___ Information provided ___

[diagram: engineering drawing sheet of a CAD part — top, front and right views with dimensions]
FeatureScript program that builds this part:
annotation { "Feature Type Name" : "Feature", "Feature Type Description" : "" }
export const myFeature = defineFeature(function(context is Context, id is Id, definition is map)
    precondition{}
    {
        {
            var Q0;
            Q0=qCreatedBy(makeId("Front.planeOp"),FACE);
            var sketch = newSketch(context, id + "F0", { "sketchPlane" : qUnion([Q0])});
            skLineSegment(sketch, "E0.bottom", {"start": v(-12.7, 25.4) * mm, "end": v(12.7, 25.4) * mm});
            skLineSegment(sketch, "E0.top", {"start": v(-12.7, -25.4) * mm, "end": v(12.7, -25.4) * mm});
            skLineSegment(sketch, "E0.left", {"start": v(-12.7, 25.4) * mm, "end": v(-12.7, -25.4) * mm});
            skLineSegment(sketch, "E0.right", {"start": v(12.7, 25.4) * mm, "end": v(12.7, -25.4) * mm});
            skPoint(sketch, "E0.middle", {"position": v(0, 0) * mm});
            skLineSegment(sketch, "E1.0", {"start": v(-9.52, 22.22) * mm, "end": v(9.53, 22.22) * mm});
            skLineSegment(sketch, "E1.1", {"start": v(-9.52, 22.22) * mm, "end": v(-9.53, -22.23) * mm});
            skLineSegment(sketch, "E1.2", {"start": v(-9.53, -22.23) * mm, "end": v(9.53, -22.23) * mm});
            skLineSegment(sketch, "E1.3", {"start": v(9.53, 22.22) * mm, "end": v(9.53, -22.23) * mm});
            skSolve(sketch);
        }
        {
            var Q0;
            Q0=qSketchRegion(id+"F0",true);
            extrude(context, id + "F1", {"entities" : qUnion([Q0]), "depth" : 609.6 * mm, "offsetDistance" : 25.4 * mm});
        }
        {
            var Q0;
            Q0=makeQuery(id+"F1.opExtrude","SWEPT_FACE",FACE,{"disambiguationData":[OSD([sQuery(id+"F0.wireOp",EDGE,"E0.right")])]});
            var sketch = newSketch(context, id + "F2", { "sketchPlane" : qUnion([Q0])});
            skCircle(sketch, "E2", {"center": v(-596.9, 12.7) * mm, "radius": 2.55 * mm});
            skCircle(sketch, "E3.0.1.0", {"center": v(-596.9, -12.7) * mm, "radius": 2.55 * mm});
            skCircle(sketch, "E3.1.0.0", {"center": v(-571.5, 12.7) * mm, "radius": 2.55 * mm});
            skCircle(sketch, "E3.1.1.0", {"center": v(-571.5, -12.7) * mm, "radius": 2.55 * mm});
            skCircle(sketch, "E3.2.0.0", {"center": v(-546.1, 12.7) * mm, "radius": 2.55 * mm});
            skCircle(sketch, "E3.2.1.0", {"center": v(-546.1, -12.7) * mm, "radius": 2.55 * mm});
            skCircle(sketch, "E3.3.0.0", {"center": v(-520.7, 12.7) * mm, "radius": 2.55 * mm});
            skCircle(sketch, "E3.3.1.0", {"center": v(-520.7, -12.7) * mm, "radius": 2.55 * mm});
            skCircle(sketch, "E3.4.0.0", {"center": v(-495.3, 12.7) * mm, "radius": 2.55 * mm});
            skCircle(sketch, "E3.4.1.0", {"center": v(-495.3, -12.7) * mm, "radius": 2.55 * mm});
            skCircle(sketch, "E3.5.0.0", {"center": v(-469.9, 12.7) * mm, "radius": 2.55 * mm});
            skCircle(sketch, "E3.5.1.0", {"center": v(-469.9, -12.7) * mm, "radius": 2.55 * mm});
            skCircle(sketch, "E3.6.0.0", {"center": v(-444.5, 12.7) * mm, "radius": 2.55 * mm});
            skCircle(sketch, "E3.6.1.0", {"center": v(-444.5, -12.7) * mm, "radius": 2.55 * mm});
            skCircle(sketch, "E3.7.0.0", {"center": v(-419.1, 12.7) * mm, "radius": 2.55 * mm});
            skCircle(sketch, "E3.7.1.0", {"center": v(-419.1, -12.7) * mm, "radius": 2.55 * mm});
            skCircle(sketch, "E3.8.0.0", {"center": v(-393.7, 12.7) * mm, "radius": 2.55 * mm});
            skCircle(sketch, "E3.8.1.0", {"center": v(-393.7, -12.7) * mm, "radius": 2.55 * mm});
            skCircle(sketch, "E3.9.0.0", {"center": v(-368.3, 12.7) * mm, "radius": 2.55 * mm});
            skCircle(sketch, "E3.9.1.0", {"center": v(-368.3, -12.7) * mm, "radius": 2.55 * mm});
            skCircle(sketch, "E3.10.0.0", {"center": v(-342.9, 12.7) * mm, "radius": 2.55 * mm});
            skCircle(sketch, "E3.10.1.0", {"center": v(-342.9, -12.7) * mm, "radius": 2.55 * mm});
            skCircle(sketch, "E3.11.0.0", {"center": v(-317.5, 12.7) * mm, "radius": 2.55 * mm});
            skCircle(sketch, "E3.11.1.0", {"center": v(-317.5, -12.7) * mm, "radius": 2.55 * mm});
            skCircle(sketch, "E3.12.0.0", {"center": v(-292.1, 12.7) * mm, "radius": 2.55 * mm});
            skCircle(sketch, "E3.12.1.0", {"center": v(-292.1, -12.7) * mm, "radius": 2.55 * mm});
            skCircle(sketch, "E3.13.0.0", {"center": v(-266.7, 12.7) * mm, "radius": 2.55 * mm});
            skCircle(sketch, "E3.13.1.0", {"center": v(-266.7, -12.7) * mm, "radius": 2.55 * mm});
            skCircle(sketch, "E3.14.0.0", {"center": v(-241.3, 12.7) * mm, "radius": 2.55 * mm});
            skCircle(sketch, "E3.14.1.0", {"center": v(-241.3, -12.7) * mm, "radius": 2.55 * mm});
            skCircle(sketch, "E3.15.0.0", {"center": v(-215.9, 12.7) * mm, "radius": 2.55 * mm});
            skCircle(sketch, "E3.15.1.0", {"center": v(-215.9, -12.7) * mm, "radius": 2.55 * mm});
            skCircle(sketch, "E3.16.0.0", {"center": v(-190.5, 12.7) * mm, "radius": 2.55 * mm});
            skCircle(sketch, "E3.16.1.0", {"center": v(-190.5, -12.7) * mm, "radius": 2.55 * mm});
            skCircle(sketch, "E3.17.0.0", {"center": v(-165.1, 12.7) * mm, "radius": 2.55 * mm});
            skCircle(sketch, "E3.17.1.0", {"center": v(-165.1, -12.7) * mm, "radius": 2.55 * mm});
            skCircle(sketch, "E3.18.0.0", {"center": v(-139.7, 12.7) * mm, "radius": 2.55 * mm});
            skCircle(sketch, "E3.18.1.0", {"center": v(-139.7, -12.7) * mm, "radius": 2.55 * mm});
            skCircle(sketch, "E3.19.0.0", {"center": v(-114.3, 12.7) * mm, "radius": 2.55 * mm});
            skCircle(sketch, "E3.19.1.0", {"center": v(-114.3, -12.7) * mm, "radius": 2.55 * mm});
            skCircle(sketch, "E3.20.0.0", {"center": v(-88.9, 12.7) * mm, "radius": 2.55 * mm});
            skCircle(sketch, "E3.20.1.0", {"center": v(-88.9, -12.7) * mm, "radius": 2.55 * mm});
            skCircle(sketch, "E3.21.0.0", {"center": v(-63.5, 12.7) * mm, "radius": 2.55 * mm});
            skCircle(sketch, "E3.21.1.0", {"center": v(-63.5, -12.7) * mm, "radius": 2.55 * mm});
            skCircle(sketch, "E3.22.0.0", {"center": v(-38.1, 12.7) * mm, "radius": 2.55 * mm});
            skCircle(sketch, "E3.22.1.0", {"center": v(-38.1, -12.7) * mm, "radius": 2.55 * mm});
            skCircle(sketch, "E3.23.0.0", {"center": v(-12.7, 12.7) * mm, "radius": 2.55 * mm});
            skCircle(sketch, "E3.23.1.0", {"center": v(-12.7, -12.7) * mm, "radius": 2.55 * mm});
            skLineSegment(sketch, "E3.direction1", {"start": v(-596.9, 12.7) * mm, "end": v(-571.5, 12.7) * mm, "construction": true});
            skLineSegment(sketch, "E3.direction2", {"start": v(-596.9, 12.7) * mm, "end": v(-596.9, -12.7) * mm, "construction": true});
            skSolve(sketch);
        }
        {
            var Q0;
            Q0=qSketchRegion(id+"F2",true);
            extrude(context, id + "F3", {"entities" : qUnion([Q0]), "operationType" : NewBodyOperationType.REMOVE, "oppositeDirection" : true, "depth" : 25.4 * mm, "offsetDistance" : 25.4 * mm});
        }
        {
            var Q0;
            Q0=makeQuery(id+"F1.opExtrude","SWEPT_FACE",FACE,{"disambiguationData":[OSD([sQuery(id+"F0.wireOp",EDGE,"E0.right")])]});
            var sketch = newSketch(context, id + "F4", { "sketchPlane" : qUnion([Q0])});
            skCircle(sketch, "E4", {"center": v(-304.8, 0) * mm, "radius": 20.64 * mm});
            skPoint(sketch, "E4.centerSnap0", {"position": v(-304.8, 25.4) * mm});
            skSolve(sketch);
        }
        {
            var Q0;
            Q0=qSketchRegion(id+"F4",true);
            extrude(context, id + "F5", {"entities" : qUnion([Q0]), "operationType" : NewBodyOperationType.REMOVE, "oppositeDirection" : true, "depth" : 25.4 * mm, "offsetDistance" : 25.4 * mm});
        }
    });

___

Convert the stretch from the start of the data through the line containing "export const myFeature" into a JSON list of strings, one string per line, with blank lines left out.

Answer:
[
  "[diagram: engineering drawing sheet of a CAD part — top, front and right views with dimensions]",
  "FeatureScript program that builds this part:",
  "annotation { \"Feature Type Name\" : \"Feature\", \"Feature Type Description\" : \"\" }",
  "export const myFeature = defineFeature(function(context is Context, id is Id, definition is map)"
]